= DIRECTIONS =
Set down every entry exactly as given. Pictures are to be left out.

= STUDY MATERIAL =
====

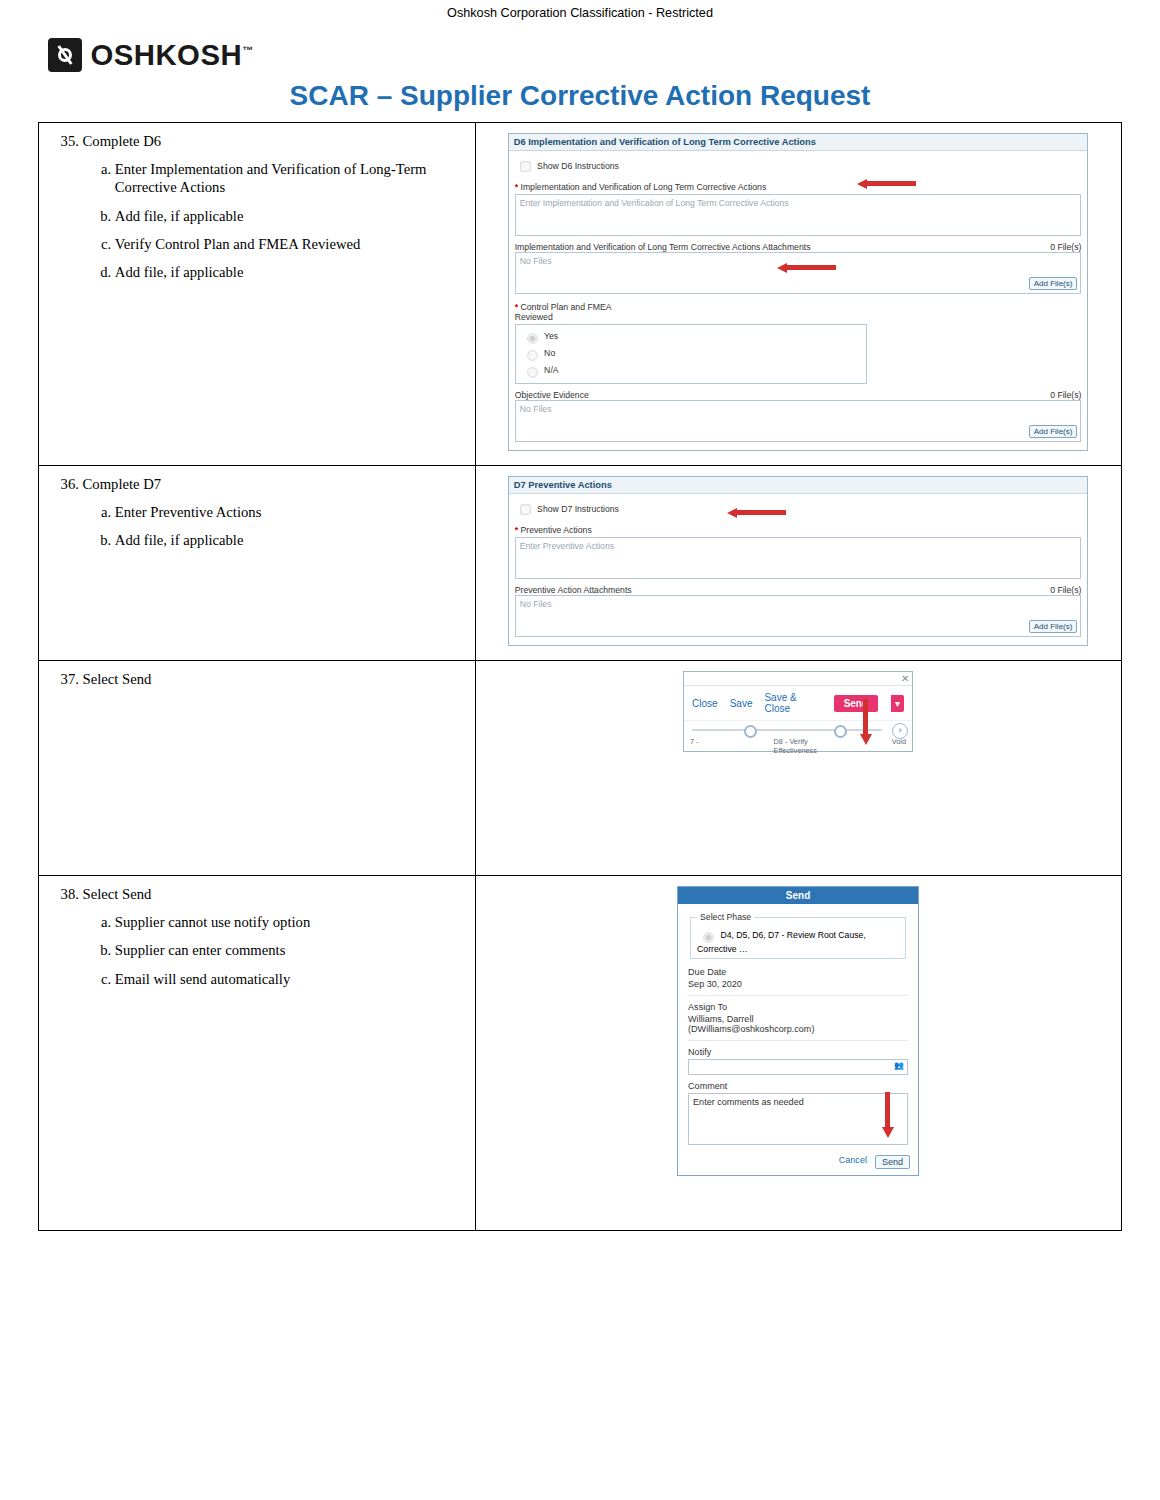Oshkosh Corporation Classification - Restricted
OSHKOSH™
SCAR – Supplier Corrective Action Request
| Complete D6 Enter Implementation and Verification of Long-Term Corrective Actions Add file, if applicable Verify Control Plan and FMEA Reviewed Add file, if applicable | D6 Implementation and Verification of Long Term Corrective Actions Show D6 Instructions * Implementation and Verification of Long Term Corrective Actions Enter Implementation and Verification of Long Term Corrective Actions Implementation and Verification of Long Term Corrective Actions Attachments 0 File(s) No Files Add File(s) * Control Plan and FMEA Reviewed Yes No N/A Objective Evidence 0 File(s) No Files Add File(s) |
| Complete D7 Enter Preventive Actions Add file, if applicable | D7 Preventive Actions Show D7 Instructions * Preventive Actions Enter Preventive Actions Preventive Action Attachments 0 File(s) No Files Add File(s) |
| Select Send | ✕ Close Save Save & Close Send ▾ 7 - D8 - Verify Effectiveness Void › |
| Select Send Supplier cannot use notify option Supplier can enter comments Email will send automatically | Send Select Phase D4, D5, D6, D7 - Review Root Cause, Corrective … Due Date Sep 30, 2020 Assign To Williams, Darrell (DWilliams@oshkoshcorp.com) Notify 👥 Comment Enter comments as needed Cancel Send |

====

= RESULT BELOW =
Oshkosh Corporation Classification - Restricted
OSHKOSH™
SCAR – Supplier Corrective Action Request
| Complete D6 Enter Implementation and Verification of Long-Term Corrective Actions Add file, if applicable Verify Control Plan and FMEA Reviewed Add file, if applicable | D6 Implementation and Verification of Long Term Corrective Actions Show D6 Instructions * Implementation and Verification of Long Term Corrective Actions Enter Implementation and Verification of Long Term Corrective Actions Implementation and Verification of Long Term Corrective Actions Attachments 0 File(s) No Files Add File(s) * Control Plan and FMEA Reviewed Yes No N/A Objective Evidence 0 File(s) No Files Add File(s) |
| Complete D7 Enter Preventive Actions Add file, if applicable | D7 Preventive Actions Show D7 Instructions * Preventive Actions Enter Preventive Actions Preventive Action Attachments 0 File(s) No Files Add File(s) |
| Select Send | ✕ Close Save Save & Close Send ▾ 7 - D8 - Verify Effectiveness Void › |
| Select Send Supplier cannot use notify option Supplier can enter comments Email will send automatically | Send Select Phase D4, D5, D6, D7 - Review Root Cause, Corrective … Due Date Sep 30, 2020 Assign To Williams, Darrell (DWilliams@oshkoshcorp.com) Notify 👥 Comment Enter comments as needed Cancel Send |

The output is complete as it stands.